Among the student body, there are and have been a wide variety of media creators, ranging from vloggers to workout advisors. One such prominent example is the YouTube channel “Clump”, run by sophomore Devin Roser, who has amassed a following of eleven thousand subscribers by playing the popular multiplayer battle royale game, “Fortnite”.
“There’s an assortment of applications and apps that students can use to express themselves and their individuality,” CTE teacher Thomas Mroz said. “It’s another mode of expression, almost to the point of art.”
Senior Juan Simon is another student who has chosen to create and share media for a larger target audience. His vlog channel, “Juju Simon”, on YouTube, contains edited video clips of events that transpired between him and his friends as well as footage of life in and out of school.
“I’m making the vlogs for myself and my friends,” Simon said. “But, I try to make it so that anyone can watch it. Even though I might have an inside joke in there, I’ll still put context into it so that others can understand.”
For Simon, vlogs aren’t necessarily about fame or getting recognition. He makes them under the impression that they’ll allow him to reminisce about high school when he’s older. His first vlog, just under 3 minutes in length, contains footage of a fishing trip between himself and two other friends.
“Would I like to be viral? Yes. Do I aim to be viral? No. If I were to become viral, I can’t really give all the credit to myself,” Simon said. “It would be more like my friends are famous and less of myself because the videos aren’t just me.”
While, as of now, Simon is only focusing on vlogs, he is thinking of expanding out to podcasts that will have a more general high school theme, where him and some friends will share stories while listeners are tuned in. However, entertainment is far from the only reason one would publish their own media, with many accounts, local and viral, creating media that tackles a specific interest.
“[Creating media] helps students care about their hobbies more; it helps them manage their time better,” senior Roman Kudrav said. “You’ll obviously get more motivated to pursue whatever you want.”

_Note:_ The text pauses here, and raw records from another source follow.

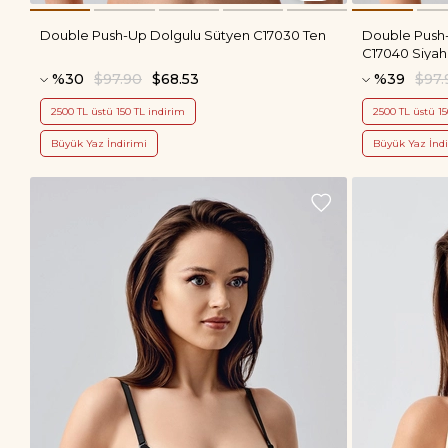
Double Push-Up Dolgulu Sütyen C17030 Ten
Double Push-
C17040 Siyah
%30
$97.90
$68.53
%39
$97.
2500 TL üstü 150 TL indirim
2500 TL üstü 15
Büyük Yaz İndirimi
Büyük Yaz İndi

Kudrav operates both a YouTube channel with 650 subscribers, and an Instagram page that has 769 followers named Goalkeeper1 and @goalkeeping_hd, respectively. Both highlight goalkeeping in soccer and contain his highlights, as well as those of his friends. Additionally, he has recently started a separate fitness Instagram that contains calisthenic workout routines called @fitnessmotivationnr1.

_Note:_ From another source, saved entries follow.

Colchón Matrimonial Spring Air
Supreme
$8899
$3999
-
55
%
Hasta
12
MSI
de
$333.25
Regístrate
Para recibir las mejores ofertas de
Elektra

“I started doing it for myself, but then I started gaining subscribers and thought I should start making videos that more of my viewers would also be into,” Kudrav said. “I would look at what famous YouTubers would post and started taking viewers’ suggestions.”
However, one issue to stay aware of is how media could go awry and potentially become detrimental to the creator. It seems that most local content creators begin by making personalized media meant for a small audience. Those who tend to get attention for their content, whether that be at school or simply from external viewers, begin to branch out and try new forms and onto new outlets that they control entirely themselves.
“There’s a lot of unknowns that come with being able to share media with such a large audience. If I share something and a ton of people see it, I don’t know what the audience is going to do with that,” Mroz said. “Just think twice before you post. There are so many things that you could do creatively; you just have to think twice.”